Jetzt ist klar: Der Mega-Deal verzögert sich massiv! Die US-amerikanische FTC scheiterte zwar vergangene Woche gleich doppelt vor dem Berufungsgericht. Die britische CMA blockiert den Deal jedoch bis heute. Sie hatte am Wochenende überraschend ihre Entscheidungsfrist vom 18. Juli auf den 29. August verschoben.
Bei einem Scheitern der Übernahme hätte Microsoft eine Vertragsstrafe von drei Milliarden Dollar an Activision Blizzard überweisen müssen. Beide Unternehmen wollen aber am Geschäft festhalten. Die Frist wurde daher gemeinsam bis Mitte Oktober verlängert. Zugleich steht Activision Blizzard jetzt eine höhere Abfindung von 3,5 Milliarden Dollar zu, wenn die Übernahme nach dem 29. August abgesagt werden sollte. Bei einem Scheitern nach dem 15. September erhöht sich der Betrag gar auf 4,5 Milliarden Dollar.

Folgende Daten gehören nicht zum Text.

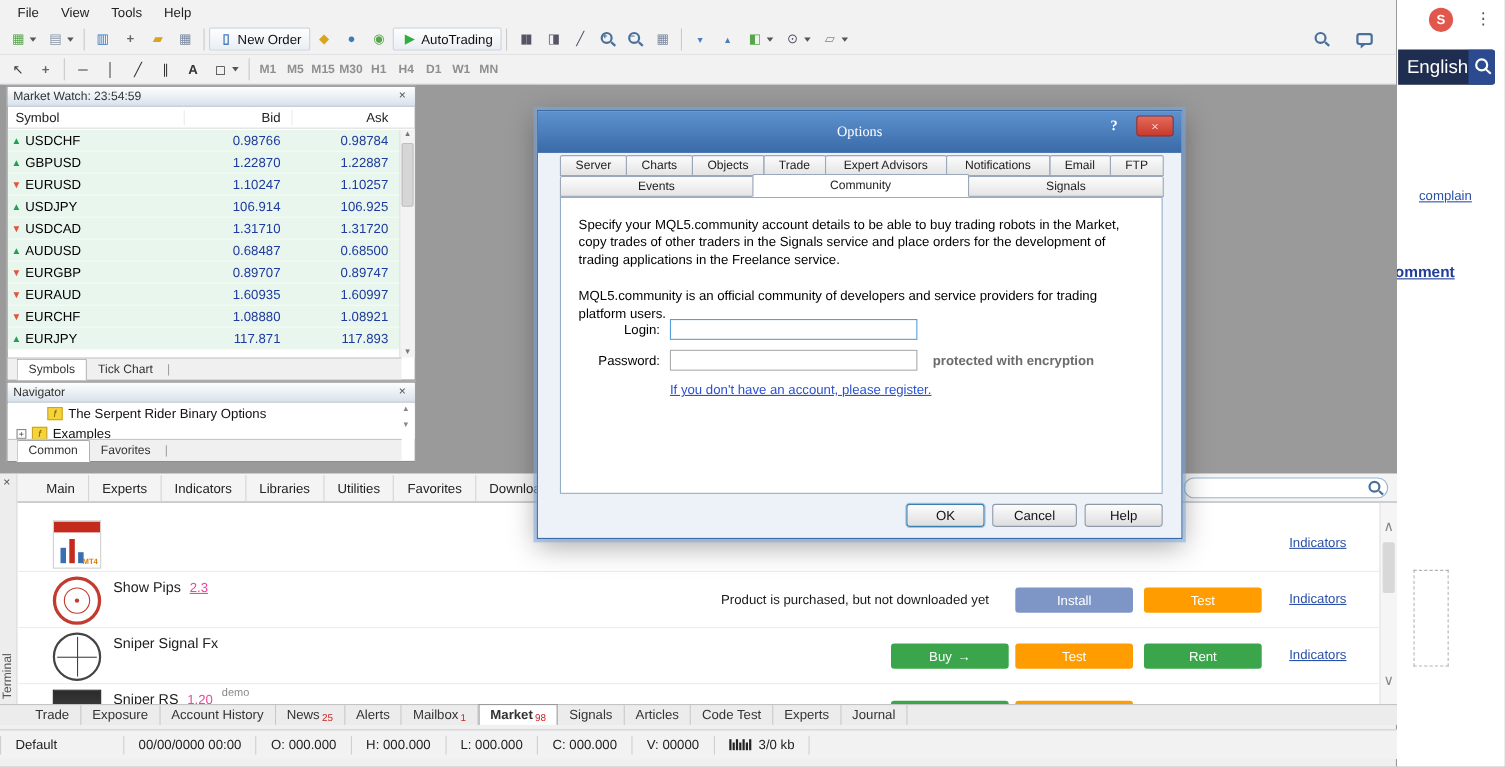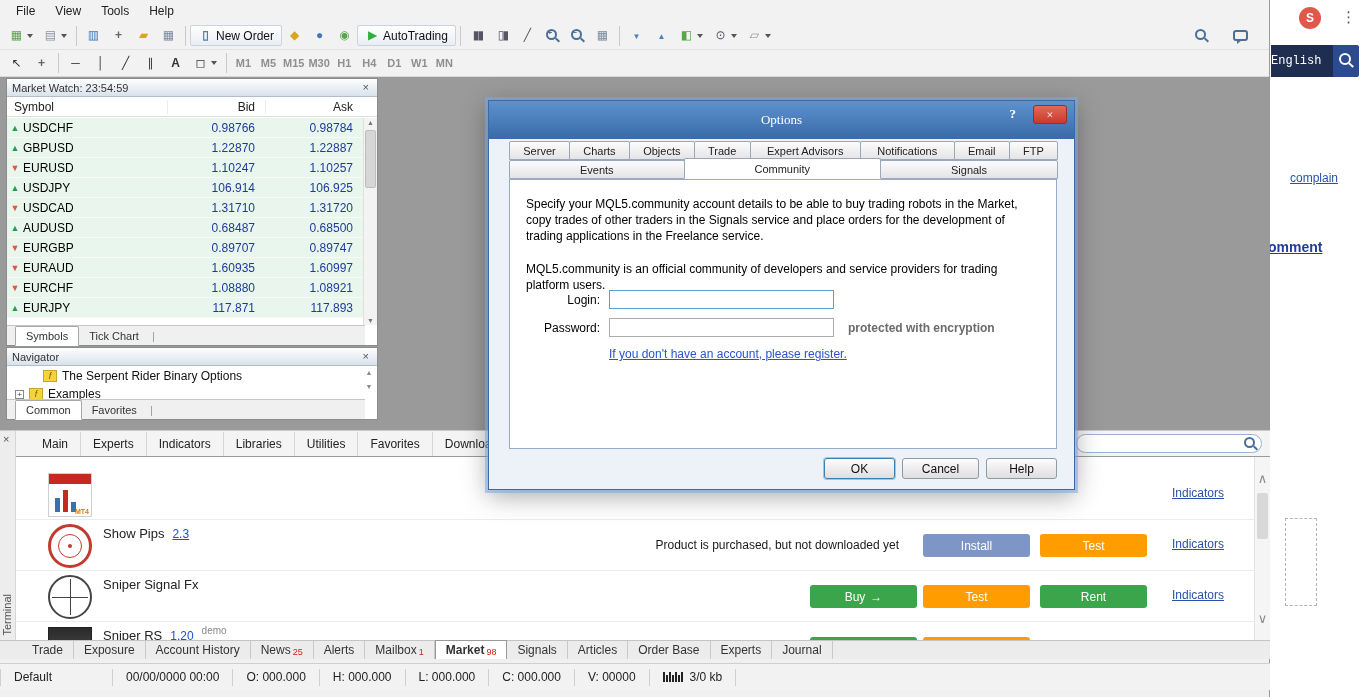"English" .lang-box .lbl { font-family: Liberation Mono, monospace -> none; font-size: 12px -> 17px; margin-left: none -> 8px }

Grösste Unterhaltungsindustrie der Welt
Mit dem Kauf von Activision Blizzard zieht Microsoft grosse Fische an Land: etwa die milliardenschwere «Call of Duty»-Reihe oder das Onlinerollenspiel «World of Warcraft». Der versteckte Schatz und einer der Hauptgründe für die Übernahme ist jedoch das Mobilegame «Candy Crush Saga» mit rund einer Milliarde Spielerinnen und Spielern. Microsoft wird damit auf einen Schlag zum grossen Player auf dem Markt der Handygames.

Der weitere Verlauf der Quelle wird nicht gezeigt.